If pictures appear in the lines below, skip them and copy exactly the lines from the one containing "I need the junctions" through the one containing "Trace all roads", and nothing else.

::: Dataset entries :::

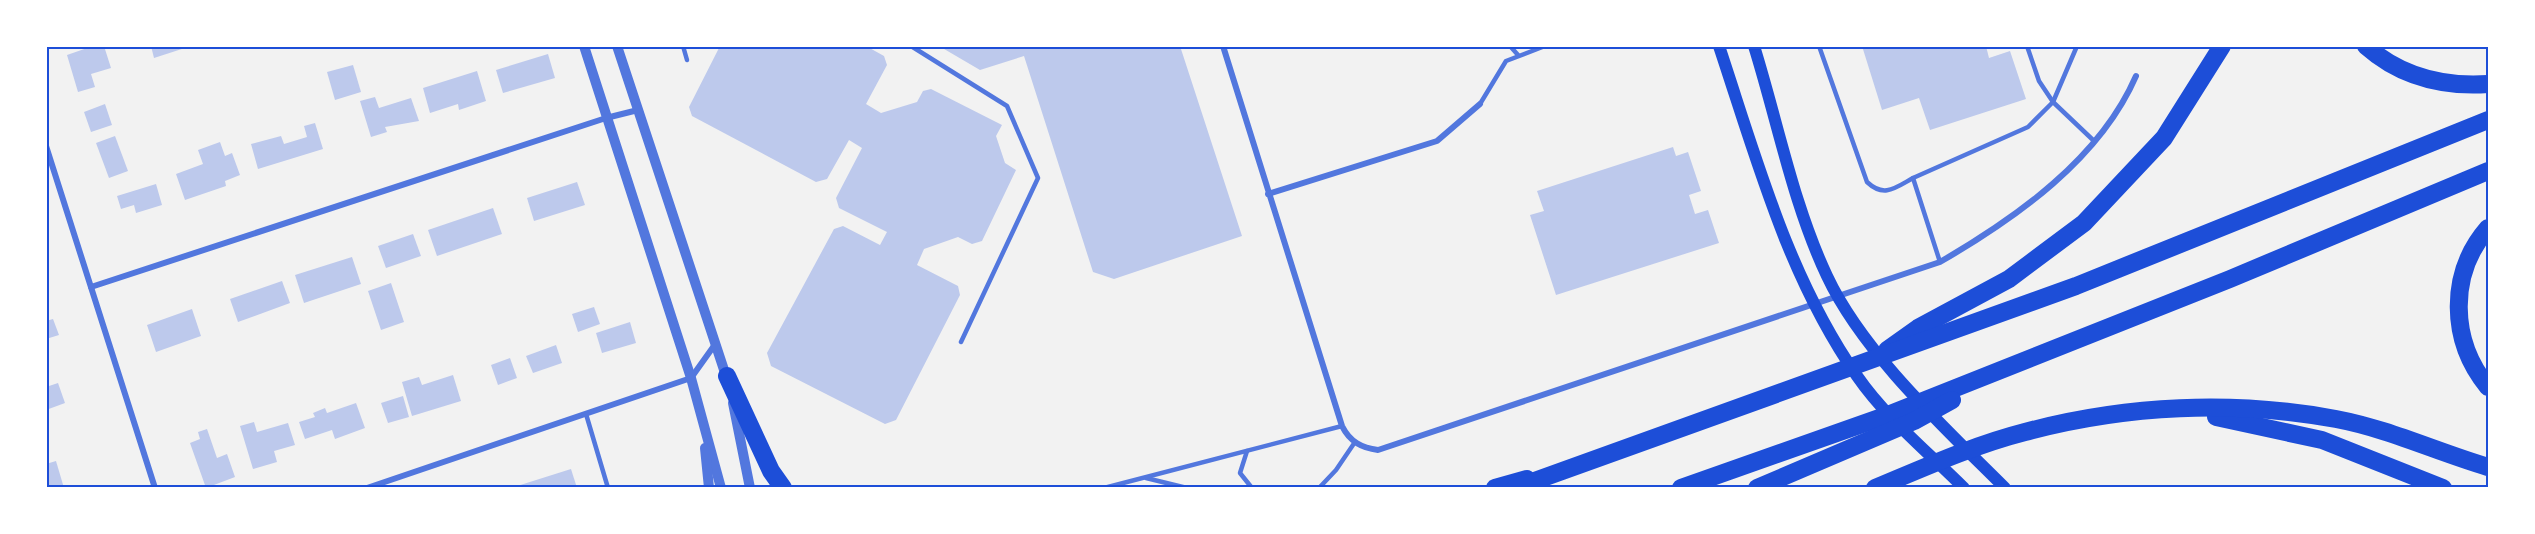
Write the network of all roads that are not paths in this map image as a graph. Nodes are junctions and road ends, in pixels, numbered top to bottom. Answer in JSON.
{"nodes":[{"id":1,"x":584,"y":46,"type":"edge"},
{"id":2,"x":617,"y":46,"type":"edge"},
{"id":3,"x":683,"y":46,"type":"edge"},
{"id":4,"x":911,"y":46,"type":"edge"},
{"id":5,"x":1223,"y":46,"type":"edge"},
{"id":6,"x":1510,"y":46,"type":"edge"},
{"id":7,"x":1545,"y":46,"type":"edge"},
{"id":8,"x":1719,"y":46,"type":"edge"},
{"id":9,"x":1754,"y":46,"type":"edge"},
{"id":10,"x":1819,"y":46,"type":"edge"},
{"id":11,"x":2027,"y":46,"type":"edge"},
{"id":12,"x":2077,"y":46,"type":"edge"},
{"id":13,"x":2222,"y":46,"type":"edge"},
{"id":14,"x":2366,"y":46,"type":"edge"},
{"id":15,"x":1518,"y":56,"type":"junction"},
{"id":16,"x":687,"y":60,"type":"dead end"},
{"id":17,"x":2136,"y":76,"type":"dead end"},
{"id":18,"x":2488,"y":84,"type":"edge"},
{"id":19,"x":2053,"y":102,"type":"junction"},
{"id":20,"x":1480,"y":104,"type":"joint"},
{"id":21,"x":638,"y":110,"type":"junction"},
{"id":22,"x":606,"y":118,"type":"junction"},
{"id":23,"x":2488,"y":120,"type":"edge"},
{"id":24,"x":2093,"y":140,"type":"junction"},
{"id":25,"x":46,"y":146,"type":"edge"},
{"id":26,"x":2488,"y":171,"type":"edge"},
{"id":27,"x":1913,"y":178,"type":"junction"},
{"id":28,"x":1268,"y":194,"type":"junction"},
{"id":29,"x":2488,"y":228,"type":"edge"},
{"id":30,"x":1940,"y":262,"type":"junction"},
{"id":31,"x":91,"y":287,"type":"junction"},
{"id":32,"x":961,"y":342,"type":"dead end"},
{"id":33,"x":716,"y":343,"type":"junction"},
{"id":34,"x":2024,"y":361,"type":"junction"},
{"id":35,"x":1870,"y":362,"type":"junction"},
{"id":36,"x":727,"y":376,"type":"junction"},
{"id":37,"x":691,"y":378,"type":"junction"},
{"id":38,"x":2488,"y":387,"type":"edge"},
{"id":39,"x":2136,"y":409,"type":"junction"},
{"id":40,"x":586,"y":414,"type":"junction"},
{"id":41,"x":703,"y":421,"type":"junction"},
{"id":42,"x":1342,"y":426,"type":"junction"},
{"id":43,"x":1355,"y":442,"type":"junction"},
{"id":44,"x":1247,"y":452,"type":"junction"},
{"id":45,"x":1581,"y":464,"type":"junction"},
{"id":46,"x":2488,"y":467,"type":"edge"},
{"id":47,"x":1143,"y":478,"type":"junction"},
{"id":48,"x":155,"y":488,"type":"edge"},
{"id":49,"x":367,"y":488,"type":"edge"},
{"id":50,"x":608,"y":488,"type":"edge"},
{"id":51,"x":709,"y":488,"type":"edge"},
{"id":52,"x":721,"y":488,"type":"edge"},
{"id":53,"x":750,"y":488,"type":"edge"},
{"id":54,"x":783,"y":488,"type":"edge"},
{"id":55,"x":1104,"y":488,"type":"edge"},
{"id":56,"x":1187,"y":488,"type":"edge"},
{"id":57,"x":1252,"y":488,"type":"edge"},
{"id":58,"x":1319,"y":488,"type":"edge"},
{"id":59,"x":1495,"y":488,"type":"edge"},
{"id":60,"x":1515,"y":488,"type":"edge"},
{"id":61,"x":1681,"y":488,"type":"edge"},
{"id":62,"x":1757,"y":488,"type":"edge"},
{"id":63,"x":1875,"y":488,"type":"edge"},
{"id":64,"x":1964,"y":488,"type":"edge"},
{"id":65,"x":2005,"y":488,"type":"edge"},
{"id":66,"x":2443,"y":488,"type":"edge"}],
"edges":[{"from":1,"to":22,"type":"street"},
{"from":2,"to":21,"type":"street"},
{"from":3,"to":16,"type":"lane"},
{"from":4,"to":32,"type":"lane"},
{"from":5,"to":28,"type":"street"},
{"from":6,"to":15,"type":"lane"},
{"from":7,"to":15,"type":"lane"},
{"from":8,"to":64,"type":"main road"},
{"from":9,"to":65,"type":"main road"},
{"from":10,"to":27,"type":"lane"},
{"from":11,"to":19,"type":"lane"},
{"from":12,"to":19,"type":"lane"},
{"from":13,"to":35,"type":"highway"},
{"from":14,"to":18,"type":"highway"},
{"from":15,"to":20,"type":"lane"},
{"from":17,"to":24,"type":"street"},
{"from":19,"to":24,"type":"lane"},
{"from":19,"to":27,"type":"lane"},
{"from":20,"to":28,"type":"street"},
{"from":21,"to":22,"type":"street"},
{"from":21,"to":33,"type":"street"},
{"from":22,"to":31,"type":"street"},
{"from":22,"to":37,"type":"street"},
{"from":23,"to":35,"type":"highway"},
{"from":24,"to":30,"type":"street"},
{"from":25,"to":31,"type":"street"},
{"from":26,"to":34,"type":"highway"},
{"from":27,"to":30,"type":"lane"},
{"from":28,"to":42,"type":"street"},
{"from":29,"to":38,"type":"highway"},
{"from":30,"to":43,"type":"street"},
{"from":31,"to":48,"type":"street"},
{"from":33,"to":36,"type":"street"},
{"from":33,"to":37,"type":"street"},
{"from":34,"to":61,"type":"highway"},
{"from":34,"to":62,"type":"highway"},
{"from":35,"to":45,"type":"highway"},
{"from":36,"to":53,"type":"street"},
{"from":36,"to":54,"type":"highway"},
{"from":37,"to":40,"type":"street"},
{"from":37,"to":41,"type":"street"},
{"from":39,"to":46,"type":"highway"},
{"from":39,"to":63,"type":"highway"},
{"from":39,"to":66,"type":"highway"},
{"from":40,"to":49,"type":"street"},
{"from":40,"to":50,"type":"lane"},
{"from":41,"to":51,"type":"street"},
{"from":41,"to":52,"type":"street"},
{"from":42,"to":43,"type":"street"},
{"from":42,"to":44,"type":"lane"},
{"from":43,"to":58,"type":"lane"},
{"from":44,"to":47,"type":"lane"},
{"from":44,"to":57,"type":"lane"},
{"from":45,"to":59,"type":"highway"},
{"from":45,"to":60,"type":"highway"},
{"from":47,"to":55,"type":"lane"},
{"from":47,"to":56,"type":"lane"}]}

:::
::: Dataset entries :::

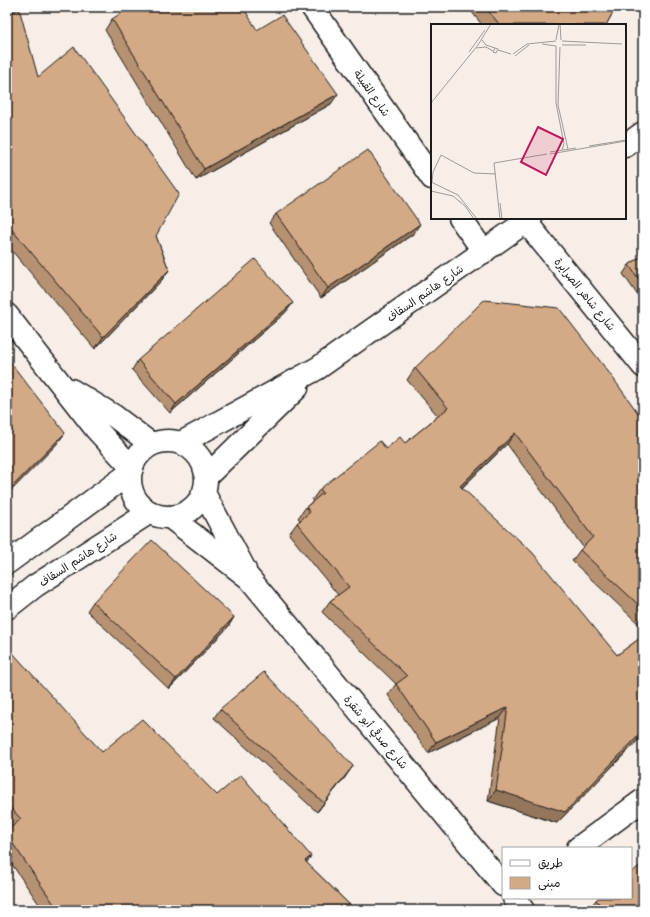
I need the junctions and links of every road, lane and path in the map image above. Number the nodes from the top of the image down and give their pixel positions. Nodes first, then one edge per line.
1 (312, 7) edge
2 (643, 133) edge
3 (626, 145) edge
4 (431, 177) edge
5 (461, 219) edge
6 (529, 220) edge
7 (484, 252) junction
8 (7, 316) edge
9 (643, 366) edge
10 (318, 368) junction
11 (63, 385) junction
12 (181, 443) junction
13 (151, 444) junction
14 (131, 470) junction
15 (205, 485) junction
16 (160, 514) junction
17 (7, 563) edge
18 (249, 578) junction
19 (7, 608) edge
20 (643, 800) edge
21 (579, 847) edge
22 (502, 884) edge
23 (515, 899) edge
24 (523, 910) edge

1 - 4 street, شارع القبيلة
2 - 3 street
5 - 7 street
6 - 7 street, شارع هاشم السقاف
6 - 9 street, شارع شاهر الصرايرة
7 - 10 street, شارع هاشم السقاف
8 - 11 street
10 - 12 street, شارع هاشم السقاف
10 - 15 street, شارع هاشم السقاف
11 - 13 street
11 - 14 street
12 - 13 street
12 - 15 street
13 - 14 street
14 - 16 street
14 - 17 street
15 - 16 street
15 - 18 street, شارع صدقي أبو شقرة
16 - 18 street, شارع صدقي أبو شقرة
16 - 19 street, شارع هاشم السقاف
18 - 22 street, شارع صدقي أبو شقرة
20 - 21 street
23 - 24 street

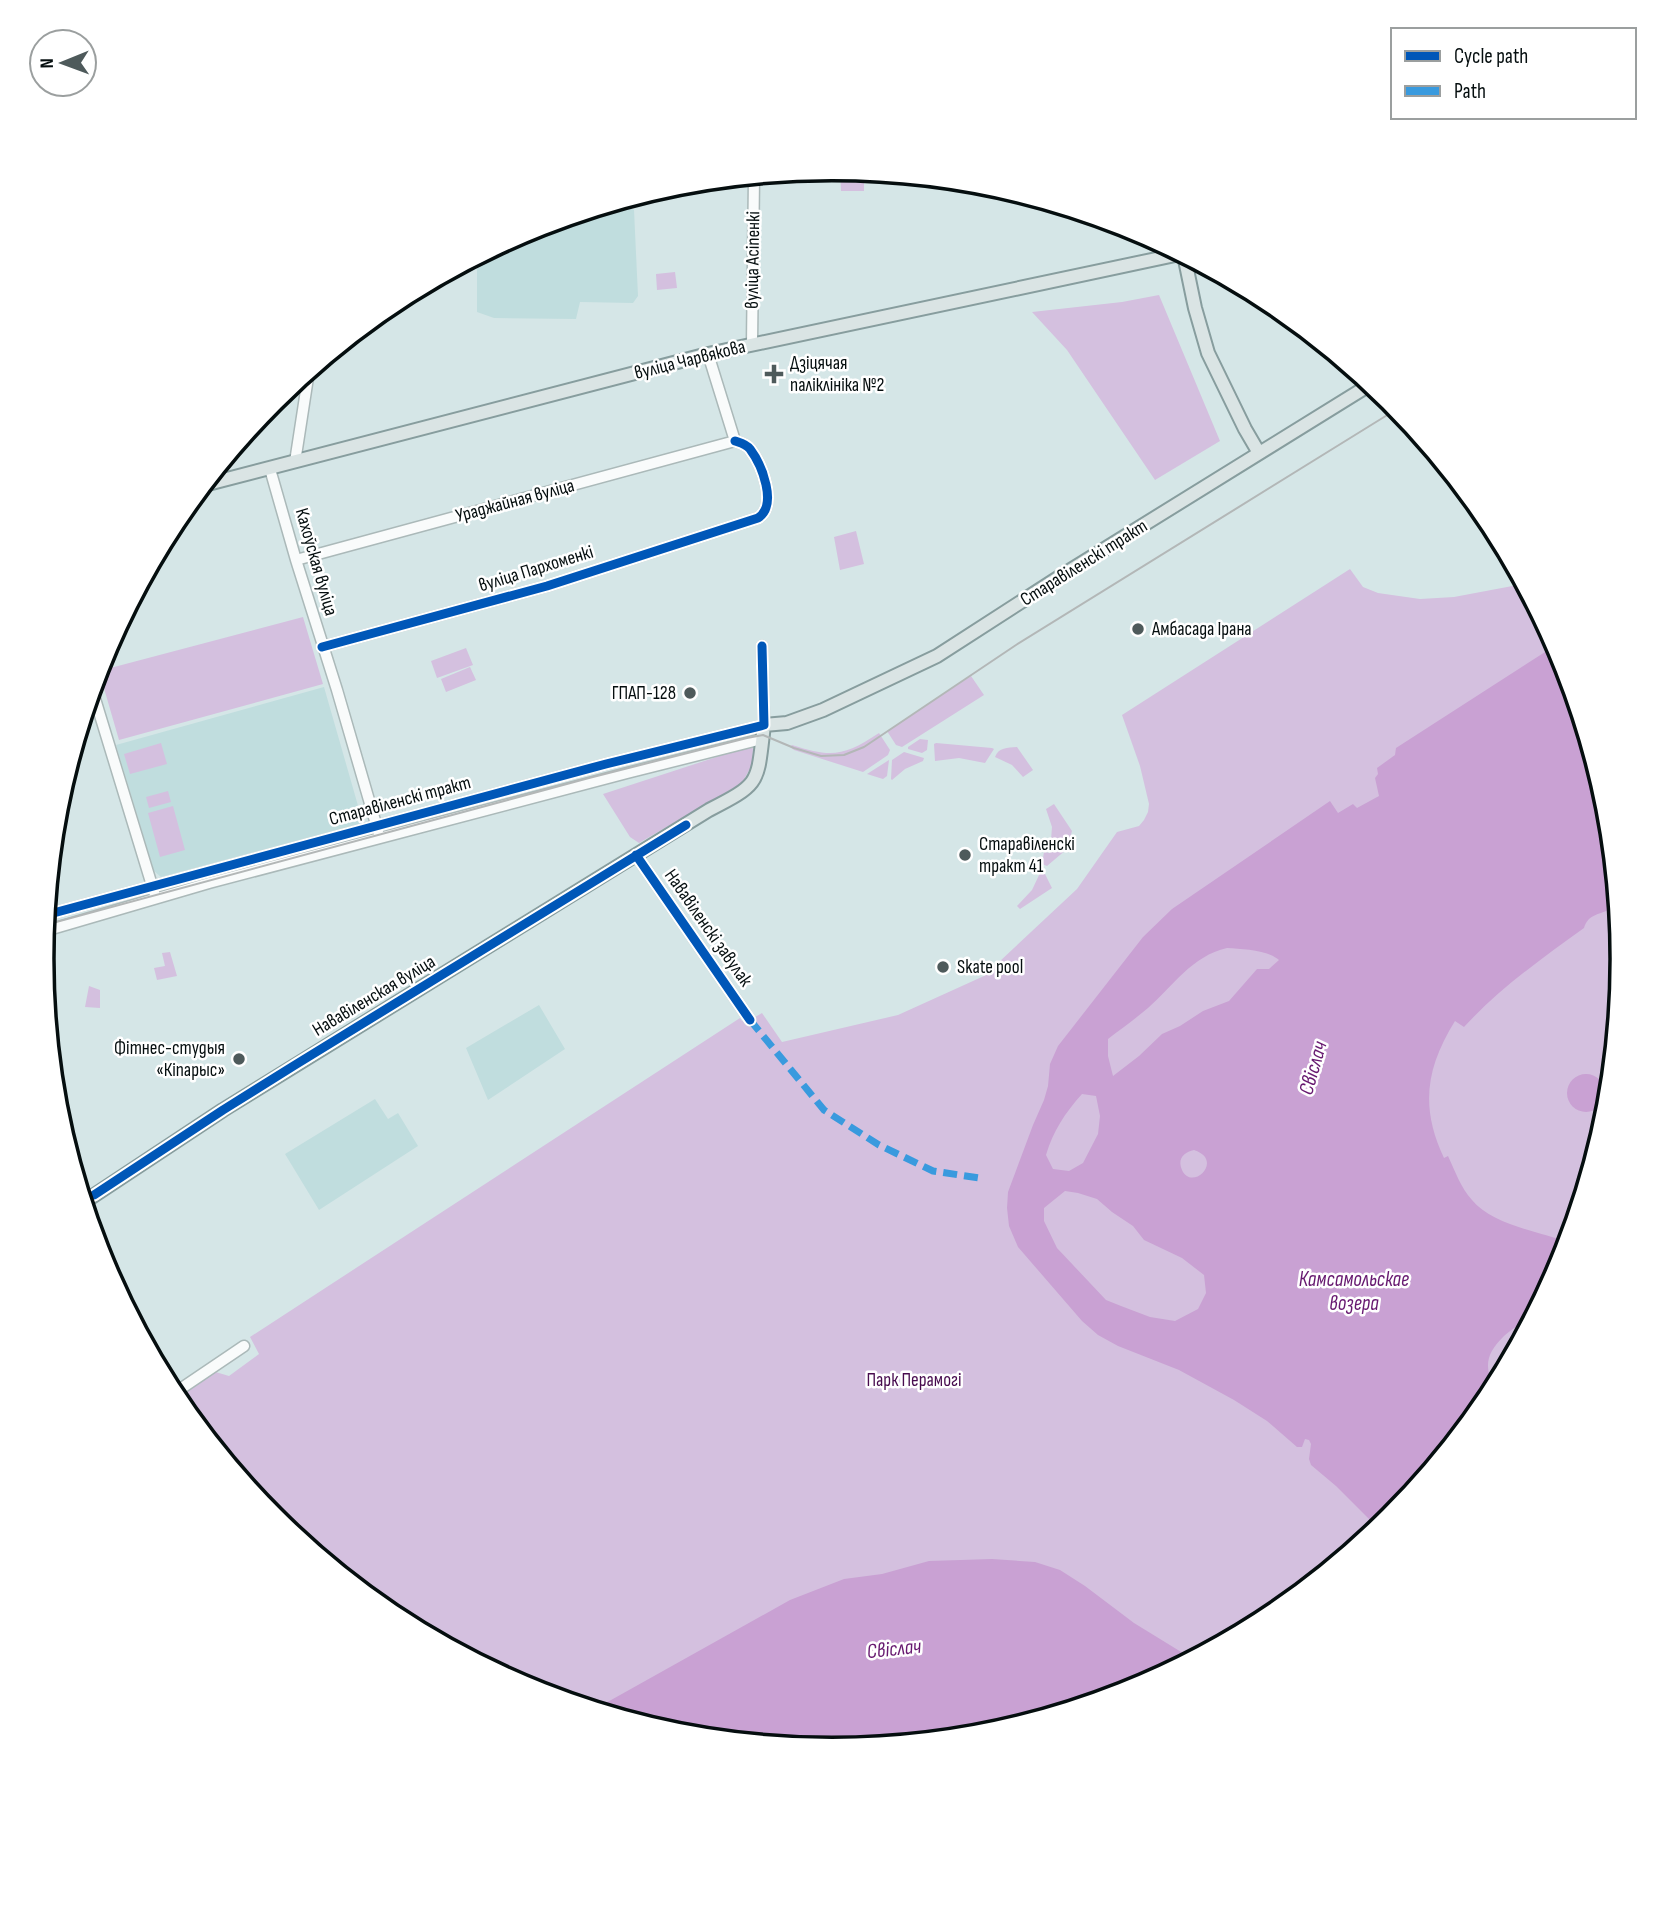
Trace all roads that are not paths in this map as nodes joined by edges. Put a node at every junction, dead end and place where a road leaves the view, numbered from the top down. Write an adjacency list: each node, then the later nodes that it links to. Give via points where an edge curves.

:::

### Solution:
I need the junctions and links of every road, lane and path in the map image above. Number the nodes from the top of the image down and give their pixel positions. Nodes first, then one edge per line.
1 (312, 7) edge
2 (643, 133) edge
3 (626, 145) edge
4 (431, 177) edge
5 (461, 219) edge
6 (529, 220) edge
7 (484, 252) junction
8 (7, 316) edge
9 (643, 366) edge
10 (318, 368) junction
11 (63, 385) junction
12 (181, 443) junction
13 (151, 444) junction
14 (131, 470) junction
15 (205, 485) junction
16 (160, 514) junction
17 (7, 563) edge
18 (249, 578) junction
19 (7, 608) edge
20 (643, 800) edge
21 (579, 847) edge
22 (502, 884) edge
23 (515, 899) edge
24 (523, 910) edge

1 - 4 street, شارع القبيلة
2 - 3 street
5 - 7 street
6 - 7 street, شارع هاشم السقاف
6 - 9 street, شارع شاهر الصرايرة
7 - 10 street, شارع هاشم السقاف
8 - 11 street
10 - 12 street, شارع هاشم السقاف
10 - 15 street, شارع هاشم السقاف
11 - 13 street
11 - 14 street
12 - 13 street
12 - 15 street
13 - 14 street
14 - 16 street
14 - 17 street
15 - 16 street
15 - 18 street, شارع صدقي أبو شقرة
16 - 18 street, شارع صدقي أبو شقرة
16 - 19 street, شارع هاشم السقاف
18 - 22 street, شارع صدقي أبو شقرة
20 - 21 street
23 - 24 street

Trace all roads that are not paths in this map as nodes joined by edges. Put a node at every junction, dead end and place where a road leaves the view, numbered from the top down. Write an adjacency list: each node, then the later nodes that it links to. Give via points where an edge curves.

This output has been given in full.